Two transport adapters mirror the dispatch backplane:

  • PostgresLiveUpdateListener — listens on a different LISTEN topic for UI events.
  • RedisLiveUpdateListener — same idea over Redis pub/sub.

A BackplaneLiveUpdateBus wraps the in-process bus and adds a peer-broadcast layer with a 200 ms coalescing window. Sender-instance filtering prevents the broadcasting instance from echoing its own events back into its own UI.
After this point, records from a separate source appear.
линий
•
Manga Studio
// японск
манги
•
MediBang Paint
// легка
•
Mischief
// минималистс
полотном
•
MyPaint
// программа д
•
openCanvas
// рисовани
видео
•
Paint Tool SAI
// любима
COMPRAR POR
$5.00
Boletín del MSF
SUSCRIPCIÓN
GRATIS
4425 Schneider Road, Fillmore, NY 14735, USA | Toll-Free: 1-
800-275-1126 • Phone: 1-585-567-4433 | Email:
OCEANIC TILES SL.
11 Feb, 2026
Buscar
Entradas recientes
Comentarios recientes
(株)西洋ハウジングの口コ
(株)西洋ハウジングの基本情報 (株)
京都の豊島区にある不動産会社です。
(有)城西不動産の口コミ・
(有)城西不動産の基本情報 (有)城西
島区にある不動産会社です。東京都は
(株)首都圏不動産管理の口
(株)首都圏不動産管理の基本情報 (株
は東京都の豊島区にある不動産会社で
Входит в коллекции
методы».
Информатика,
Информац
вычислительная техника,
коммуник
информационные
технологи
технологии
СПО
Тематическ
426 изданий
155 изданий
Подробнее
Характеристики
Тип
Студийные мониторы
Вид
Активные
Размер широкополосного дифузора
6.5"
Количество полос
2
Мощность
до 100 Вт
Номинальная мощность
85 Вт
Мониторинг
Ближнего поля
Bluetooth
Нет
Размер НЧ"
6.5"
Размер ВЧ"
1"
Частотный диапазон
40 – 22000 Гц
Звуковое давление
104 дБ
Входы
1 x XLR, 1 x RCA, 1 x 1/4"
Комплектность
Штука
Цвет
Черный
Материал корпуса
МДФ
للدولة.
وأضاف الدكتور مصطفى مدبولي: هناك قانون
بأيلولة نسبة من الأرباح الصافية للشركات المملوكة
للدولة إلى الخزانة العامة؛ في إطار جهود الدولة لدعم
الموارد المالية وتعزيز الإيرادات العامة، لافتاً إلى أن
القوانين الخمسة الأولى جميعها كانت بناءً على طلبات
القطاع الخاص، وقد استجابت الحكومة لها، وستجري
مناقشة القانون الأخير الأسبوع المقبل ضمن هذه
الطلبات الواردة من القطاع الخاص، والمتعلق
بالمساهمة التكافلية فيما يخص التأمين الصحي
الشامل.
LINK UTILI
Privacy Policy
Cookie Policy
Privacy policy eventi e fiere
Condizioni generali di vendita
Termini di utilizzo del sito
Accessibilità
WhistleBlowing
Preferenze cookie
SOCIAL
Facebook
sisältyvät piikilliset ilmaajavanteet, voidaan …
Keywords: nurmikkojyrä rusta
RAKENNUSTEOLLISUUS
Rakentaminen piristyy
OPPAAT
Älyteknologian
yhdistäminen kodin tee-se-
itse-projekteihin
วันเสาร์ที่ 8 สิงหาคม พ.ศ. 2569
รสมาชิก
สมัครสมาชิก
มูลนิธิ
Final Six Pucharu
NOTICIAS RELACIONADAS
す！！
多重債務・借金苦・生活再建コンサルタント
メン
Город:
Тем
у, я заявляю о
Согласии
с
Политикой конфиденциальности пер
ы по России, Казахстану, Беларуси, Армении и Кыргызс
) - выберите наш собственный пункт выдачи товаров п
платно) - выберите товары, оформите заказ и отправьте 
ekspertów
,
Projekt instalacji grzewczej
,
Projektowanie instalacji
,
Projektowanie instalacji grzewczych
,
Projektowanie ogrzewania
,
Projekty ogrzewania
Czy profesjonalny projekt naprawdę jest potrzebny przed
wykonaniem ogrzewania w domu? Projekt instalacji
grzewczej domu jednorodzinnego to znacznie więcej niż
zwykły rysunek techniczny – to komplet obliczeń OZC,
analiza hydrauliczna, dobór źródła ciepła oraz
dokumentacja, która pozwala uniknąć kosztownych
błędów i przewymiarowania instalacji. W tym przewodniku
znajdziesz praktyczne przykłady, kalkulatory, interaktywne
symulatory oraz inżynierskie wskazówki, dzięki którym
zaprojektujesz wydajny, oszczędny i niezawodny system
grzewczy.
The result: operator A on instance #1 starts a rollout, operator B on instance #3 watches the progress bar advance live without refreshing.

Leader-elected work

A small set of background jobs run on a single instance at a time:

  • Drift reconciler (tags out-of-date agents).
  • Audit retention sweep.
  • GitOps sync.
  • Dynamic group reconciler.
  • Rollout health-gate ticker.

Each holds a named lease in the database (leader_leases table) with a TTL. If the holding instance crashes, another instance grabs the lease on the next tick. The fencing token guarantees the kicked-out leader cannot re-acquire mid-cycle.

Sticky sessions are still required

The dispatch backplane handles server-to-agent routing. The operator browser → server path is a Blazor Server SignalR circuit that must stick to one instance for the life of the session. Configure your reverse proxy with cookie-based affinity. The High availability page has ready-made snippets for Nginx Ingress, Traefik, and Azure Application Gateway.